§ **Exercise**:
Omit every picture and output the rest of the records exactly as they are.

○ ○ ○ ○

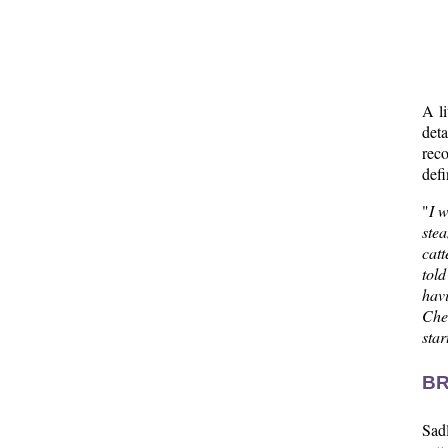
A li
deta
reco
defi
"
I 
ste
catt
tol
hav
Chee
sta
BR
Sadl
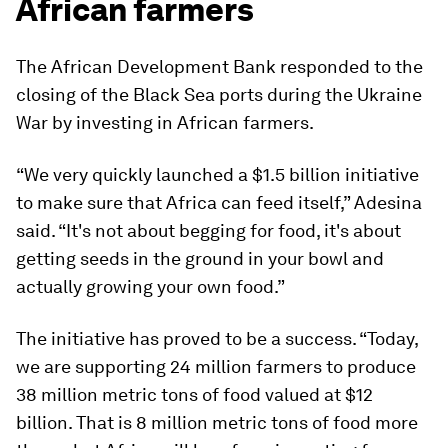
African farmers
The African Development Bank responded to the
closing of the Black Sea ports during the Ukraine
War by investing in African farmers.
“We very quickly launched a $1.5 billion initiative
to make sure that Africa can feed itself,” Adesina
said. “It's not about begging for food, it's about
getting seeds in the ground in your bowl and
actually growing your own food.”
The initiative has proved to be a success. “Today,
we are supporting 24 million farmers to produce
38 million metric tons of food valued at $12
billion. That is 8 million metric tons of food more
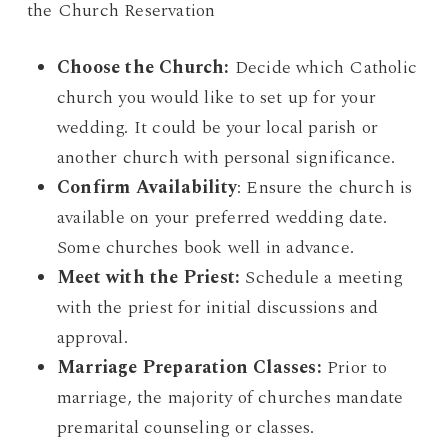
the
Church Reservation
Choose the Church:
Decide which Catholic
church you would like to set up for your
wedding. It could be your local parish or
another church with personal significance.
Confirm Availability
: Ensure the church is
available on your preferred wedding date.
Some churches book well in advance.
Meet with the Priest:
Schedule a meeting
with the priest for initial discussions and
approval.
Marriage Preparation Classes:
Prior to
marriage, the majority of churches mandate
premarital counseling or classes.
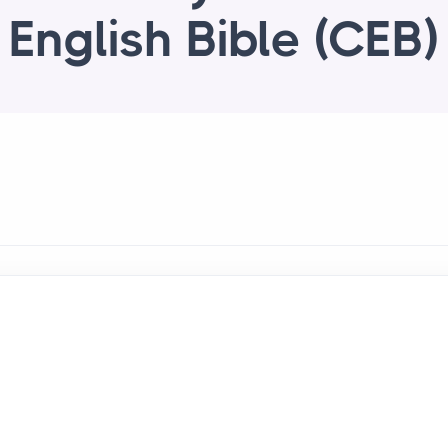
English Bible (CEB)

○ ○ ○ ○

§ **Result for this task**:
A li
deta
reco
defi
"
I 
ste
catt
tol
hav
Chee
sta
BR
Sadl
African farmers
The African Development Bank responded to the
closing of the Black Sea ports during the Ukraine
War by investing in African farmers.
“We very quickly launched a $1.5 billion initiative
to make sure that Africa can feed itself,” Adesina
said. “It's not about begging for food, it's about
getting seeds in the ground in your bowl and
actually growing your own food.”
The initiative has proved to be a success. “Today,
we are supporting 24 million farmers to produce
38 million metric tons of food valued at $12
billion. That is 8 million metric tons of food more
the
Church Reservation
Choose the Church:
Decide which Catholic
church you would like to set up for your
wedding. It could be your local parish or
another church with personal significance.
Confirm Availability
: Ensure the church is
available on your preferred wedding date.
Some churches book well in advance.
Meet with the Priest:
Schedule a meeting
with the priest for initial discussions and
approval.
Marriage Preparation Classes:
Prior to
marriage, the majority of churches mandate
premarital counseling or classes.
English Bible (CEB)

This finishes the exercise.